Flaky tests
Tests that pass and fail non-deterministically, caused by timing issues, environmental coupling, or brittle selectors; tooling and architecture choices at every layer of the CI stack affect how teams detect, categorize, and fix them.
5 sources · May 6, 2026
Compiled by Claude · How this works →
Craft · 34 neighbors
A flaky test is one whose result cannot be trusted because it passes or fails for reasons unrelated to the code under test. The sources here approach the problem from three angles: automated diagnosis at scale, tooling that classifies failures, and selector discipline that prevents flakiness in the first place.
At PostHog’s scale, Mendral’s AI agent processed 33 million weekly test executions and auto-diagnosed flaky tests, opened fix PRs, and routed alerts What CI Actually Looks Like at a 100-Person Team. The finding there is that log ingestion speed and routing matter more than the AI diagnosis itself; flaky tests are a volume problem before they are an intelligence problem.
TestDino targets Playwright users with an analytics layer that auto-categorizes failures as bugs, flaky tests, or UI changes TestDino. The categorization matters because flaky failures and genuine bugs demand different responses, and conflating them wastes triage time.
The Currents.dev piece on Playwright selector strategy addresses the root cause most within a team’s direct control Designing Playwright Tests That Survive UI Refactors. Tests coupled to CSS classes, DOM structure, or unstable text content fail during refactors not because of flakiness in the probabilistic sense but because the coupling makes them structurally fragile.

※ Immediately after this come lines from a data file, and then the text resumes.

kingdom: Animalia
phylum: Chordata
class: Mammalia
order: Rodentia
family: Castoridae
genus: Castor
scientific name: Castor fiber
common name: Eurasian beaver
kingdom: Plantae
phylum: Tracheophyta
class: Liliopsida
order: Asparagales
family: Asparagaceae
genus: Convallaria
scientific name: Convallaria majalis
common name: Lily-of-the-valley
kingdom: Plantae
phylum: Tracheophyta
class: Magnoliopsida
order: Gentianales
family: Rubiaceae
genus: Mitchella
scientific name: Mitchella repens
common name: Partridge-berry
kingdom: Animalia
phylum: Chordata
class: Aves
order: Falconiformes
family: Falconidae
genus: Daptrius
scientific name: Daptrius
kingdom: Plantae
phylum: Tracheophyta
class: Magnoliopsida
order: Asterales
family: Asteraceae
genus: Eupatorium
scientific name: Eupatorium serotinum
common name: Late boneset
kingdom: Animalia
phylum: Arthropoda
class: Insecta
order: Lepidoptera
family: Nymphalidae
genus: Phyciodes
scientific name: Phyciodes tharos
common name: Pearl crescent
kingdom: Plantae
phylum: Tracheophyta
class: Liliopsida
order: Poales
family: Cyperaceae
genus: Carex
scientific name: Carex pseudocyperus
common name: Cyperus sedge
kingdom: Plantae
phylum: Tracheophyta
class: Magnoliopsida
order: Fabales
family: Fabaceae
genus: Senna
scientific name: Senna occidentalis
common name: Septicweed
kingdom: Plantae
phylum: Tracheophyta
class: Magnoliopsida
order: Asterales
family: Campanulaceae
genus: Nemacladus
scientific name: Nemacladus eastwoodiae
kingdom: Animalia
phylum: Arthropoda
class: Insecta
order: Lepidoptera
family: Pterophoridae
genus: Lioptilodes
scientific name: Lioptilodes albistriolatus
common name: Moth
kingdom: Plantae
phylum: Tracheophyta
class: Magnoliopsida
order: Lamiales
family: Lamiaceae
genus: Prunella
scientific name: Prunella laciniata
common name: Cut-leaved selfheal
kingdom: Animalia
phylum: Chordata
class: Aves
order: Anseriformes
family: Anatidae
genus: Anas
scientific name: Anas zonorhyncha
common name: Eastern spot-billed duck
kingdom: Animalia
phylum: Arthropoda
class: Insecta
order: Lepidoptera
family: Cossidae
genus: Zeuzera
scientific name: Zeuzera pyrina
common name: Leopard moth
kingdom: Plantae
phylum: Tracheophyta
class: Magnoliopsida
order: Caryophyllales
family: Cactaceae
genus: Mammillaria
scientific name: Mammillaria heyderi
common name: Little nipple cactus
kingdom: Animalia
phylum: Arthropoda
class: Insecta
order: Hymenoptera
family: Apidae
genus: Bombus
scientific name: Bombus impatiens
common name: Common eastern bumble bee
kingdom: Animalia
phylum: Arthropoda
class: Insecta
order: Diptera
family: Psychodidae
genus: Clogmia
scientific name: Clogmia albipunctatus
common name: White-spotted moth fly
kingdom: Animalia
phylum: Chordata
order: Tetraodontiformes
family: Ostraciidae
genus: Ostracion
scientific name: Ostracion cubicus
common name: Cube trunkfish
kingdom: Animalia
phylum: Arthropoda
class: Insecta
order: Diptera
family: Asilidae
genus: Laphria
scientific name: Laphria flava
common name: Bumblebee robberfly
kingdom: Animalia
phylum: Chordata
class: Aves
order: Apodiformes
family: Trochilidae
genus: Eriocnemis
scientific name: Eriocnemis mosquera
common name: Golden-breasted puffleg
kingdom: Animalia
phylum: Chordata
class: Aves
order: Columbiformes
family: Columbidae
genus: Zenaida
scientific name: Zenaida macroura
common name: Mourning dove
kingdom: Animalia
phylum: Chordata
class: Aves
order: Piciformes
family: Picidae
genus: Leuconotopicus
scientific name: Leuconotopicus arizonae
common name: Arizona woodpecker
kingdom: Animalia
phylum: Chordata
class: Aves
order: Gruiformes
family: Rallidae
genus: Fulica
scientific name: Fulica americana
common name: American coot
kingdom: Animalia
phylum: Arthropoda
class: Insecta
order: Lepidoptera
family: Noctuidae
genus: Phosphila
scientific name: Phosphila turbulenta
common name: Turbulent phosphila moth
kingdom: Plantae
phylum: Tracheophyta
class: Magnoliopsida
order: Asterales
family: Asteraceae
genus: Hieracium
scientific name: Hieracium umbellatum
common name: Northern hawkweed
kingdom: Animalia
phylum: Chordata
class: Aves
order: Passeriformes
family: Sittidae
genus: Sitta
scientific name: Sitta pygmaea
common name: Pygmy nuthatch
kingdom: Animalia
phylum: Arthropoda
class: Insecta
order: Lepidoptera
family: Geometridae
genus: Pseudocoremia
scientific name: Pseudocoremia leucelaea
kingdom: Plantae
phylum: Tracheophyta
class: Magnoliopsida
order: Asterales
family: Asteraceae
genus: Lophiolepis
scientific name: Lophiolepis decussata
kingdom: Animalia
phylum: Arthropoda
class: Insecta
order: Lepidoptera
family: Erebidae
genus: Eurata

A tiered selector hierarchy favoring semantic roles, ARIA labels, and explicit test attributes reduces that brittleness.
The merge-queue piece is adjacent: a GitHub bug that silently constructed temp branches from stale divergence points rather than HEAD What Happens If a Merge Queue Builds on the Wrong Commit is not flakiness in the test sense, but it produces the same symptom: a CI result that does not reflect the actual code state. Infrastructure correctness and test determinism are both prerequisites for a trustworthy signal.